BASKETBALL WALL OF FAME

==High school==
LaQuan attended Silsbee High school, which was coached by Kim Albers, started all 4 years, 2 State Tournaments Championships Runner-up and Gatorade All-American throughout all 4 years. She received awards such as MVP of District (4 years) and All-State 1st Team (4 years). Newcomer of the Year as a freshman in high school. Stallworth's high school jersey was retired in 1995. She recorded over 3,349 points in her high school career. Stallworth received the proclamation from the Mayor of Silsbee and placed on the Wall of Fame at Silsbee High School in 2016. She was named one of the Top 100 Century athletes in the State of Texas.

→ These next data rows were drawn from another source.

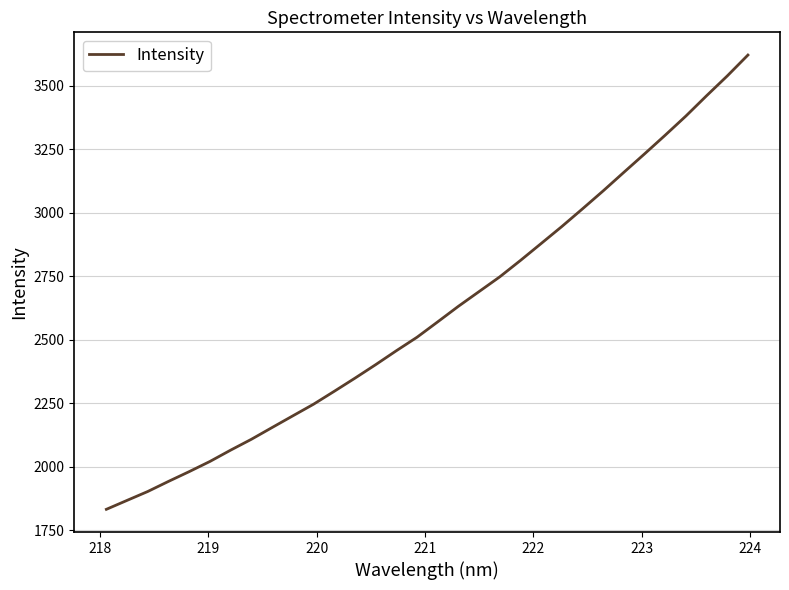

What is the greatest value displayed?

3621.3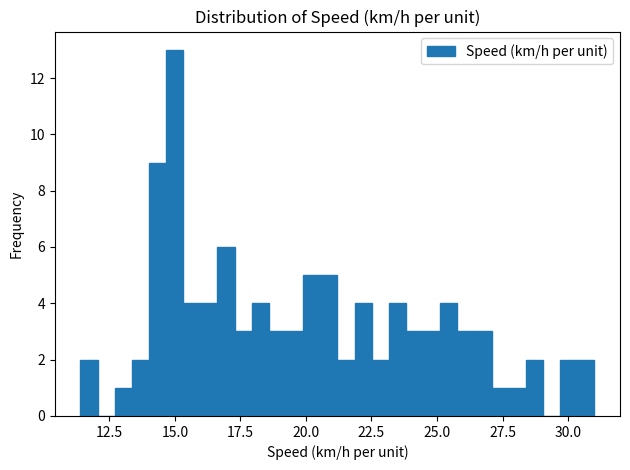

Read against the x-axis, roughly where is the centre of the tallest bar?

15.0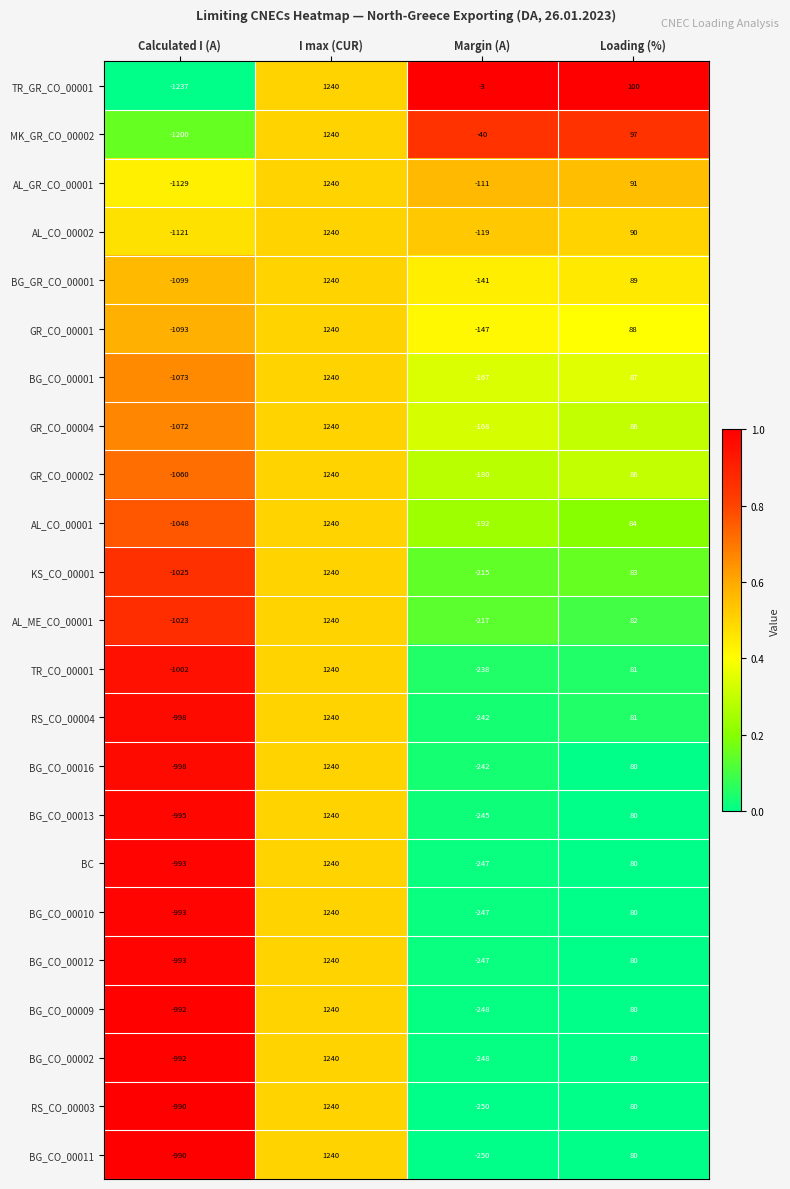

Is it true that AL_CO_00001 equals 84 at Loading (%)?

True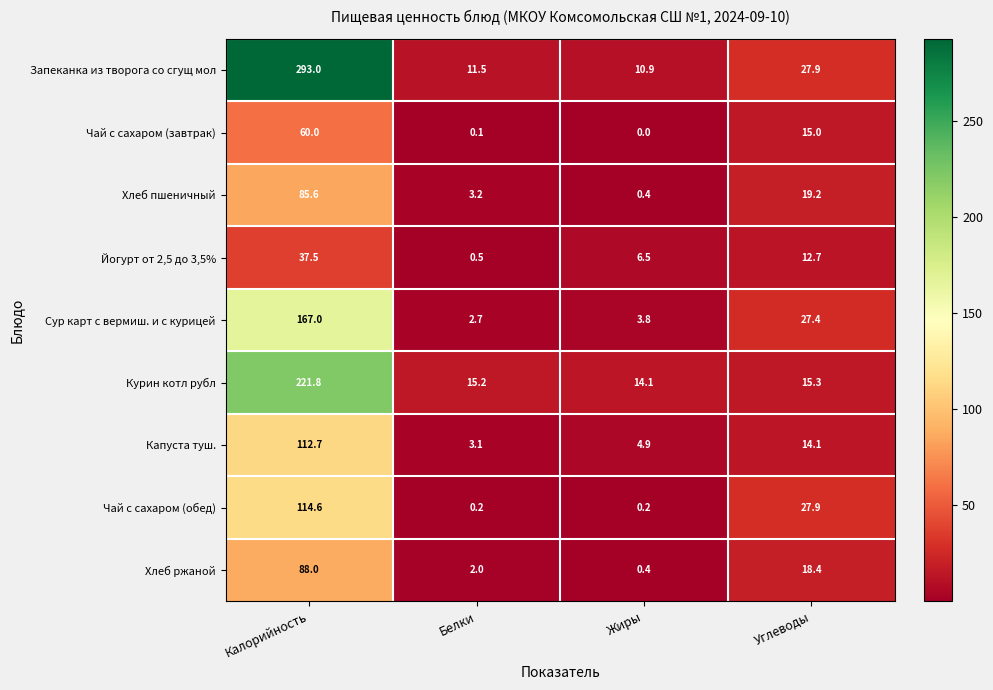

The Йогурт от 2,5 до 3,5% series shows 6.5 at Жиры. True or false?

True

  She is named one of the greatest basketball player in the State of Texas.

===Achievements===
- Louisiana Tech Lady Techsters basketball Single-Game Steals Record
- Louisiana Tech Lady Techsters basketball 3rd All-Time Assists Leader
- Louisiana Tech Lady Techsters basketball 1st Single-Game Assists Record
- NCAA Tournament Assists Leader
- 2nd Player in Louisiana Tech Lady Techsters basketball history to record over 1000 points and 500 assists

==Career statistics==

=== College ===

| Year | Team | GP | GS | MPG | FG% | 3P% | FT% | RPG | APG | SPG | BPG | TO | PPG |
| 1995–96 | Louisiana Tech | 31 | 2 | - | 37.4 | 33.1 | 82.5 | 2.2 | 2.5 | 0.6 | 0.2 | - | 4.7 |
| 1996–97 | Louisiana Tech | 35 | 33 | - | 38.4 | 38.2 | 89.4 | 3.2 | 6.9 | 1.6 | 0.1 | - | 10.1 |
| 1997–98 | Louisiana Tech | 35 | 33 | - | 45.8 | 33.3 | 92.3 | 3.9 | 6.4 | 1.6 | 0.1 | - | 11.4 |
| 1998-99 | Louisiana Tech | 35 | 34 | - | 44.5 | 39.1 | 88.5 | 4.4 | 4.8 | 0.6 | 0.2 | - | 12.7 |
| Career |  | 136 | - | - | 41.5 | 36.0 | 88.1 | 3.4 | 5.2 | 1.3 | 0.1 | - | 9.7 |
Statistics retrieved from Sports-Reference.

==Personal==
LaQuan is an active member of the NAACP. She started playing basketball at the age of 4 years old. LaQuan is also a member of Delta Sigma Theta sorority.
Stallworth wrote, produced, and directed her own indie film "Caught Between the Two" which discusses relationship issues and it was released in 2016 on Amazon.com. Stallworth will be working on her 2nd film "Sins of a Scorned Wife" for 2017 to be released late 2017 or early 2018. It was released in May 2019. The film stars Paul Ynfante, Whitney Skye, and debuting actor Joseph “JoJo” Brooks.
Stallworth also coached in the men's American Basketball Association (ABA) as the head coach for the Houston Red Storm and minor league basketball team the Houston Spirit.